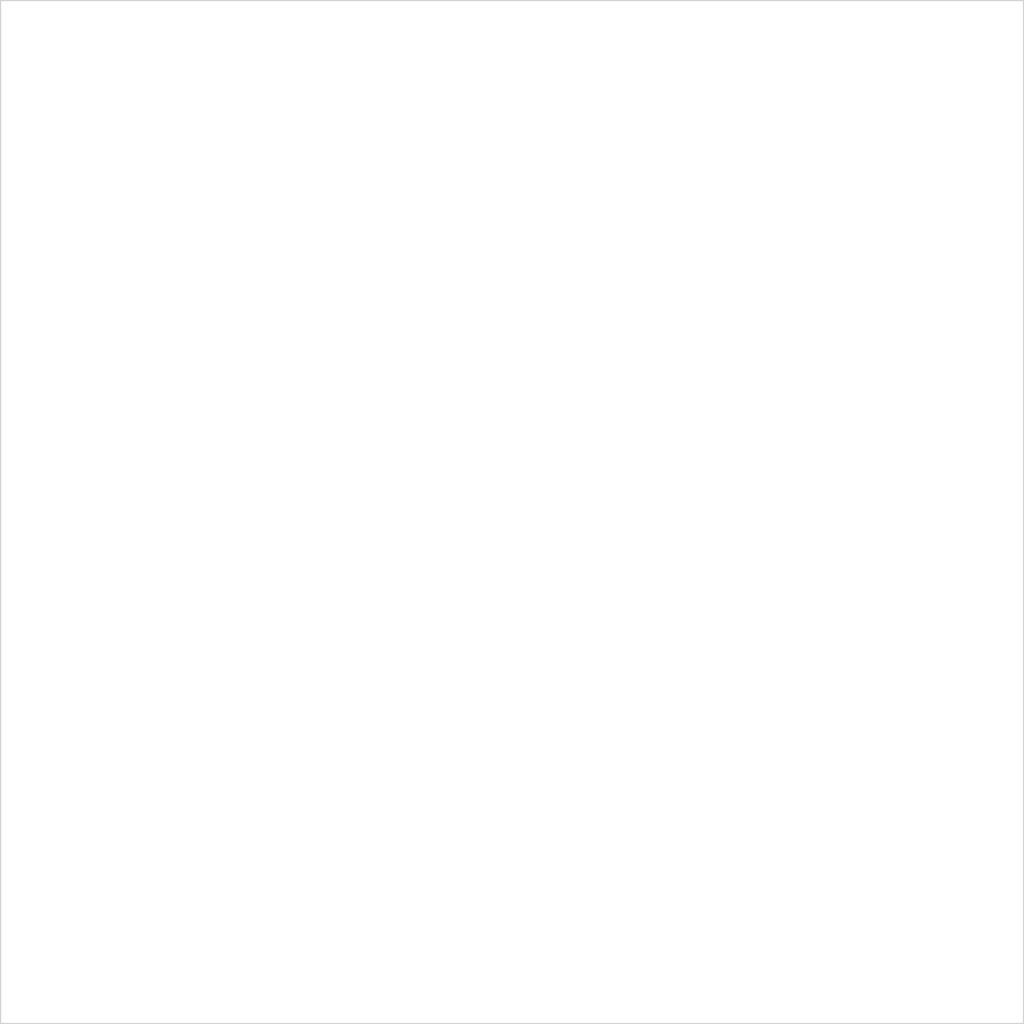
<source format=kicad_pcb>
(kicad_pcb (version 20221018) (generator pcbnew)

  (general
    (thickness 1.6)
  )

  (paper "A4")
  (layers
    (0 "F.Cu" signal)
    (31 "B.Cu" signal)
    (32 "B.Adhes" user "B.Adhesive")
    (33 "F.Adhes" user "F.Adhesive")
    (34 "B.Paste" user)
    (35 "F.Paste" user)
    (36 "B.SilkS" user "B.Silkscreen")
    (37 "F.SilkS" user "F.Silkscreen")
    (38 "B.Mask" user)
    (39 "F.Mask" user)
    (40 "Dwgs.User" user "User.Drawings")
    (41 "Cmts.User" user "User.Comments")
    (42 "Eco1.User" user "User.Eco1")
    (43 "Eco2.User" user "User.Eco2")
    (44 "Edge.Cuts" user)
    (45 "Margin" user)
    (46 "B.CrtYd" user "B.Courtyard")
    (47 "F.CrtYd" user "F.Courtyard")
    (48 "B.Fab" user)
    (49 "F.Fab" user)
    (50 "User.1" user)
    (51 "User.2" user)
    (52 "User.3" user)
    (53 "User.4" user)
    (54 "User.5" user)
    (55 "User.6" user)
    (56 "User.7" user)
    (57 "User.8" user)
    (58 "User.9" user)
  )

  (setup
    (pad_to_mask_clearance 0)
    (pcbplotparams
      (layerselection 0x00010fc_ffffffff)
      (plot_on_all_layers_selection 0x0000000_00000000)
      (disableapertmacros false)
      (usegerberextensions false)
      (usegerberattributes true)
      (usegerberadvancedattributes true)
      (creategerberjobfile true)
      (dashed_line_dash_ratio 12.000000)
      (dashed_line_gap_ratio 3.000000)
      (svgprecision 4)
      (plotframeref false)
      (viasonmask false)
      (mode 1)
      (useauxorigin false)
      (hpglpennumber 1)
      (hpglpenspeed 20)
      (hpglpendiameter 15.000000)
      (dxfpolygonmode true)
      (dxfimperialunits true)
      (dxfusepcbnewfont true)
      (psnegative false)
      (psa4output false)
      (plotreference true)
      (plotvalue true)
      (plotinvisibletext false)
      (sketchpadsonfab false)
      (subtractmaskfromsilk false)
      (outputformat 1)
      (mirror false)
      (drillshape 1)
      (scaleselection 1)
      (outputdirectory "")
    )
  )

  (net 0 "")

  (gr_rect (start 0 -90) (end 90 0)
    (stroke (width 0.1) (type default)) (fill none) (layer "Edge.Cuts") (tstamp a256aaaa-c21c-4056-aa84-b9e3268e29bd))

)

</source>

───

ABOUT THIS EXERCISE:
Every line with "SilkS" in it should be copied from the entries above.

SOLUTION FOR THIS TASK:
    (36 "B.SilkS" user "B.Silkscreen")
    (37 "F.SilkS" user "F.Silkscreen")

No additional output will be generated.